ClusMFL: A Cluster-Enhanced Framework for Modality-Incomplete Multimodal Federated Learning in Brain Imaging Analysis
Xinpeng Wang, Rong Zhou, Han Xie, Xiaoying Tang, Lifang He, Carl Yang
TL;DR
ClusMFL tackles modality incompleteness in brain-imaging multimodal federated learning by building a global pool of FINCH cluster centers per modality-label, aligning modality-specific features with supervised contrastive learning, and completing missing modalities via cluster proxies. A modality-aware aggregation strategy adaptively weighs client contributions, improving robustness as missingness increases. Across ADNI MRI and PET experiments, ClusMFL outperforms standard federated baselines and modality-specific methods, with ablations confirming the contribution of each component and faster convergence than GAN-based approaches.
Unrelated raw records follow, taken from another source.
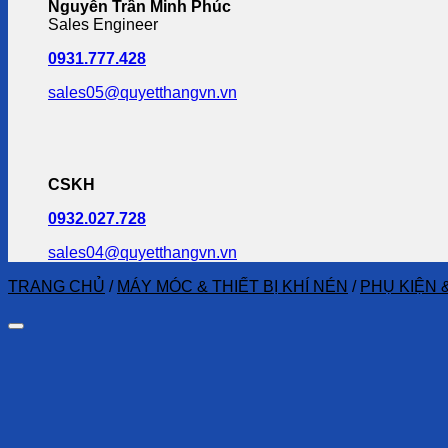
Nguyễn Trần Minh Phúc
Sales Engineer
0931.777.428
sales05@quyetthangvn.vn
CSKH
0932.027.728
sales04@quyetthangvn.vn
TRANG CHỦ
/
MÁY MÓC & THIẾT BỊ KHÍ NÉN
/
PHỤ KIỆN 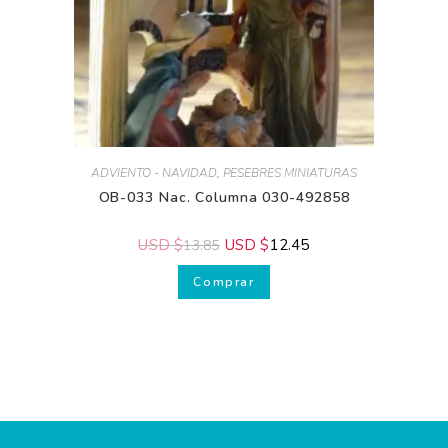
ADVIENTO - NAVIDAD
,
PESEBRES MINIATURAS
OB-033 Nac. Columna 030-492858
USD $
USD $
12.45
13.85
Comprar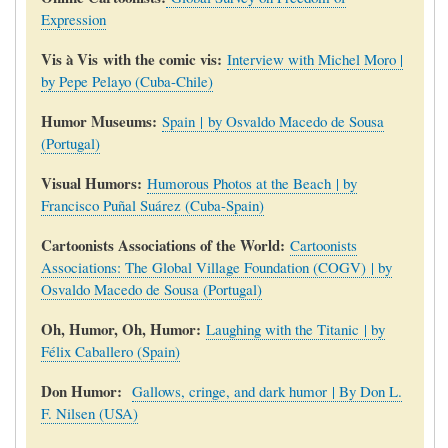
Expression
Vis à Vis
with the comic vis:
Interview with Michel Moro |
by Pepe Pelayo (Cuba-Chile)
Humor Museums:
Spain | by Osvaldo Macedo de Sousa
(Portugal)
Visual Humors:
Humorous Photos at the Beach
| by
Francisco Puñal Suárez (Cuba-Spain)
Cartoonists Associations of the World:
Cartoonists
Associations: The Global Village Foundation (COGV) | by
Osvaldo Macedo de Sousa (Portugal)
Oh, Humor, Oh, Humor:
Laughing with the Titanic
| by
Félix Caballero (Spain)
Don Humor:
Gallows, cringe, and dark humor
| By Don L.
F. Nilsen (USA)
The approach enables robust cross-institution brain-imaging analyses under realistic incomplete-modality conditions, with potential for extension to additional modalities and efficiency enhancements.
Abstract
Multimodal Federated Learning (MFL) has emerged as a promising approach for collaboratively training multimodal models across distributed clients, particularly in healthcare domains. In the context of brain imaging analysis, modality incompleteness presents a significant challenge, where some institutions may lack specific imaging modalities (e.g., PET, MRI, or CT) due to privacy concerns, device limitations, or data availability issues. While existing work typically assumes modality completeness or oversimplifies missing-modality scenarios, we simulate a more realistic setting by considering both client-level and instance-level modality incompleteness in this study. Building on this realistic simulation, we propose ClusMFL, a novel MFL framework that leverages feature clustering for cross-institutional brain imaging analysis under modality incompleteness. Specifically, ClusMFL utilizes the FINCH algorithm to construct a pool of cluster centers for the feature embeddings of each modality-label pair, effectively capturing fine-grained data distributions. These cluster centers are then used for feature alignment within each modality through supervised contrastive learning, while also acting as proxies for missing modalities, allowing cross-modal knowledge transfer. Furthermore, ClusMFL employs a modality-aware aggregation strategy, further enhancing the model's performance in scenarios with severe modality incompleteness. We evaluate the proposed framework on the ADNI dataset, utilizing structural MRI and PET scans. Extensive experimental results demonstrate that ClusMFL achieves state-of-the-art performance compared to various baseline methods across varying levels of modality incompleteness, providing a scalable solution for cross-institutional brain imaging analysis.